Primary tumor location and patient characteristics in early stage CRC patients were shown in Table 2. Left side tumors were significantly more common in males (p=0.027). There were no statistically significant differences between the right and left side tumors in other clinicopathological parameters. The relationship between relapse time and clinical parameters were examined between right and left colon in Table 3. Recurrence developed earlier in female patients when compared to the male patients in right colon tumors (p=0.043). COX Regression analyses showed that stage and positive and unknown PANRAS mutation status were independent unfavorable prognostic factors for relapse time in early stage CRC (Table 4). Cox analysis was performed separately for the right and the left colon (Table 5). Female sex, young age were independent unfavorable prognostic factors for the relapse time in early stage right colon cancer patients. Positive and unknown PANRAS mutation status were found to be unfavorable prognostic factors for both right and left side tumors.
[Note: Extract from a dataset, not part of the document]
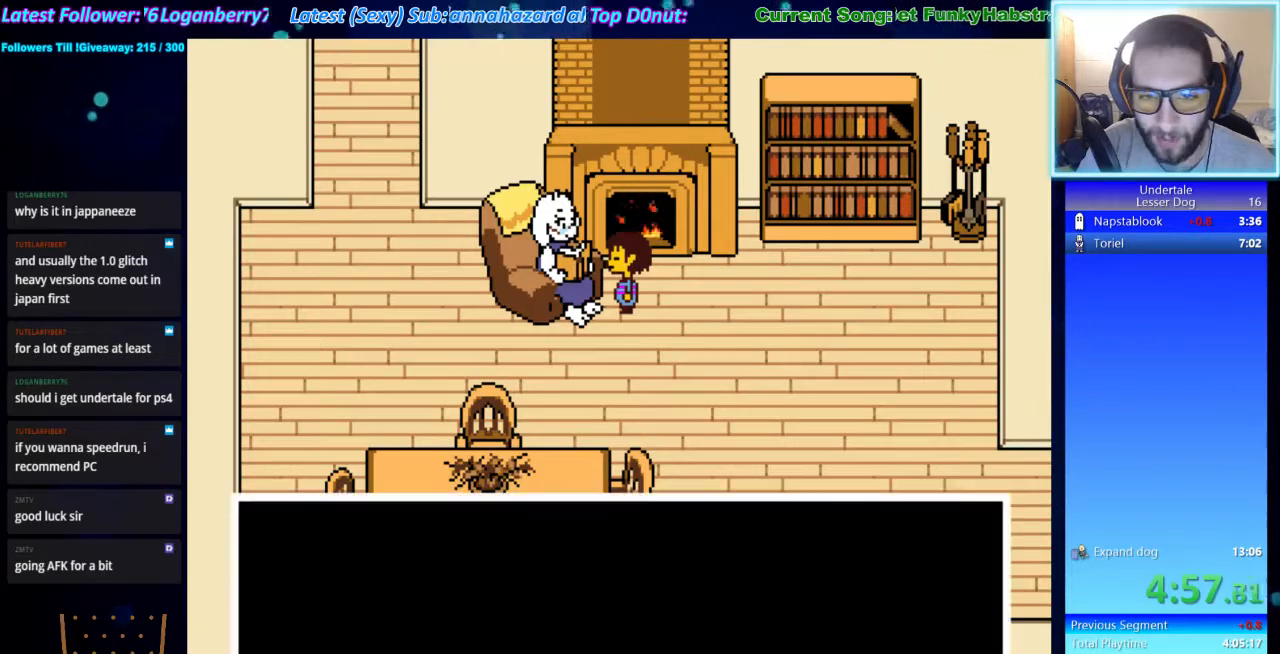
{"keys": ["x", "z"], "events": [[67, "return", "up"], [67, "shift", "up"], [100, "x", "down"], [167, "shift", "down"], [167, "x", "up"], [167, "z", "down"], [200, "return", "down"], [200, "z", "up"], [233, "return", "up"], [233, "shift", "up"], [300, "x", "down"], [300, "z", "down"], [333, "x", "up"], [400, "return", "down"], [400, "shift", "down"], [400, "z", "up"], [433, "shift", "up"], [500, "return", "up"], [500, "x", "down"], [500, "z", "down"]]}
Relation between the clinical outcome and the tumor localization in metastatic stage CRC patients

Primary tumor location and patient characteristics in metastatic stage CRC patients were shown in Table 6. Data also included patients who developed recurrence after adjuvant therapy. Liver metastasis was found to be more common in the left side tumors. However, other parameters were not statistically significant. OS and PFS were analyzed between right and left side tumors and compared the parameters in metastatic stage CRC (Table 7&8). Male patients had a longer OS than female patients in right sided tumors (49.1 vs 15.9 months respectively, p <0.036). Patients with PANRAS mutant left sided tumors lived longer than PANRAS negative patients (49.0 vs 25.5 months respectively, p <0.001). OS was 11 months and PFS was 1.8 months longer with anti-EGFR agents in first-line treatment in right sided tumors, however it was not statistically significant. In left sided tumors, there was no difference in OS, but PFS was longer with anti-VEGFR agents in first-line treatment but it was not significant (13 months vs 6.3 months). In PANRAS positive patients, antiEGFR treatment can not be applied. Therefore, it is the only kind of data pertaining to this patient group. With antiVEGFR treatment, OS and PFS were longer in the left side tumors compared to the right side tumors. However, in PANRAS positive group, it was not statistically significant (OS 49.0 months vs 30.6 months PFS 13.2 months vs 7.2 months, p=0.784). In multivariate analysis young age and negative PANRAS mutation were found to be negative prognostic factors on OS. There were not able to determine any statistically significiant prognostic factor on PFS. Cox analysis was performed separately for right and left colon like early stage CRC patients.  However, in cox regression analysis, I could not show effective prognostic factor for OS or PFS.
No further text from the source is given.